From the time when you make your Last Will and Testament to the time of your passing, life changes often happen that may change who should receive your property, who should administer your estate or who should act as guardian of your children.  Some common circumstances which may implicate the need for a change to your will include:

  1. One or More of Your Named Executors or Beneficiaries has Died: Under Ohio law, unless otherwise stated in your will, a bequest to a beneficiary who dies before you will go to that beneficiary’s descendants as provided under Ohio law.  This applies regardless of whether the beneficiary is related to you or not.  Thus, for example, if you make a bequest to a friend, and he or she dies before you, you may need to update your will if you would prefer that your deceased friend’s bequest go to someone other than your friend’s descendants. In addition, if a named executor passes away, you will need to appoint a new one.
  1. You Ended a Marriage: Under Ohio law, your divorce or other termination of marriage with your spouse automatically revokes any bequest to them.  In such a case, your spouse is treated as if he predeceased you.  Although this eliminates the chance that you will inadvertently leave your ex-spouse your property, you may want to make a new will to explicitly provide for a different loved one or friend to take in their place. You may also need to appoint a new executor of your estate to replace your spouse.

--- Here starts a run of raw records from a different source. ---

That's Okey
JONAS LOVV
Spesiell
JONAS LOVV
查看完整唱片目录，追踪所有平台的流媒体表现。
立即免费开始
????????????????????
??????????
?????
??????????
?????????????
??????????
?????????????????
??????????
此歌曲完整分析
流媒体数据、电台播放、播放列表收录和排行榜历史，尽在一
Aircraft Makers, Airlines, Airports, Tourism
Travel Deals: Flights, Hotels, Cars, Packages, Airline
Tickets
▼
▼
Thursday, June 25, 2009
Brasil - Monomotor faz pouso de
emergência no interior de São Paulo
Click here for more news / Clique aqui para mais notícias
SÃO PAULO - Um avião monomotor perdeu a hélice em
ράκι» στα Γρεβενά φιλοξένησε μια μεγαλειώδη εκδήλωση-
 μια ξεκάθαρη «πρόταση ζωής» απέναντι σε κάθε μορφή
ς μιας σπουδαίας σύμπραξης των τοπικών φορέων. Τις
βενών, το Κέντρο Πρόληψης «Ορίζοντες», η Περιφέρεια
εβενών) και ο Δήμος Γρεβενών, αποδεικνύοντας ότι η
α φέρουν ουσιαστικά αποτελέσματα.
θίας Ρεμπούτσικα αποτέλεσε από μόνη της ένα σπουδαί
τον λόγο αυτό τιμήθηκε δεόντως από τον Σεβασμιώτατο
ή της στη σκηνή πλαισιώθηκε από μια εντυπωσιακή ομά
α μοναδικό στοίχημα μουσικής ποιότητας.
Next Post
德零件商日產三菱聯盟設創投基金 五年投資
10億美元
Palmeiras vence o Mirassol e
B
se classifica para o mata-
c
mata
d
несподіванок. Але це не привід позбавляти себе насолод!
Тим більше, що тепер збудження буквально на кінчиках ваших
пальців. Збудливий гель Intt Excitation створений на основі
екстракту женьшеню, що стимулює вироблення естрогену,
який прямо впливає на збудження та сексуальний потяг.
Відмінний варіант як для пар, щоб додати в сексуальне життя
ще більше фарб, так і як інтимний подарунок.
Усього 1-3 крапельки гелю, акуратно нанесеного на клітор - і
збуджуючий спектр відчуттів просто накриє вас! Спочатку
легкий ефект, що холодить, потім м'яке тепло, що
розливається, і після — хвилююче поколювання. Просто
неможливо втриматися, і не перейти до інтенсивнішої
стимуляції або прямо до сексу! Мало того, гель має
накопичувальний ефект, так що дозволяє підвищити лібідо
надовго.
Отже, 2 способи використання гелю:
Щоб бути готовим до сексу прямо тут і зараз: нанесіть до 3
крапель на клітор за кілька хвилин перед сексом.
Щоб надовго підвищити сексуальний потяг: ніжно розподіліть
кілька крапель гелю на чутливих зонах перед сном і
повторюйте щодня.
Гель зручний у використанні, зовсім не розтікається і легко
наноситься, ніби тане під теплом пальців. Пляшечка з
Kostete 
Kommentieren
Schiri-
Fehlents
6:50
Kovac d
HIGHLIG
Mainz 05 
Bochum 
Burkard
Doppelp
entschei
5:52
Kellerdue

  1. You Had a Child or Your Children Have Grown Up: When you have a child, you need to make the important decision of who would act as his guardian should something happen to you. You may also wish to change who would receive your property upon your death and possibly establish a trust or name a custodian for your child’s inheritance.  When children are grown, you may wish to eliminate provisions regarding a trust or guardianship for your children. You may also wish to appoint your children as executors of your estate.
  1. Your Guardianship Wishes Have Changed: Perhaps the guardian you named for your children has had a change in life situation, ie. divorce, relocation or financial, and is no longer a good candidate. Perhaps you now have a better candidate available for appointment.
  1. Your Property Has Changed: The acquisition of new probate property or change in value could impact your bequests. If, for example, you provided for a specific sum of money to go to grandchildren and the remainder to your children and your estate has dropped in value, you might want to reapportion your bequests. You may also want to provide for additional property you have acquired.
  1. You Moved to a Different State: A move to a different state will likely change the items in your estate, such as your house or other domicile.  Additionally, different states have different laws regarding wills, inheritance, taxes, and other aspects of the probate process.  You should revisit your estate plan to ensure that the laws of your new home state will not affect the disposition of your estate in unintended ways.
  1. Changes in the Law: A new court opinion, or a new law enacted by Congress or your state’s legislature could have substantial consequences on your estate plan.  It is a good idea to stay abreast of these developments, and to consult your estate planner regularly.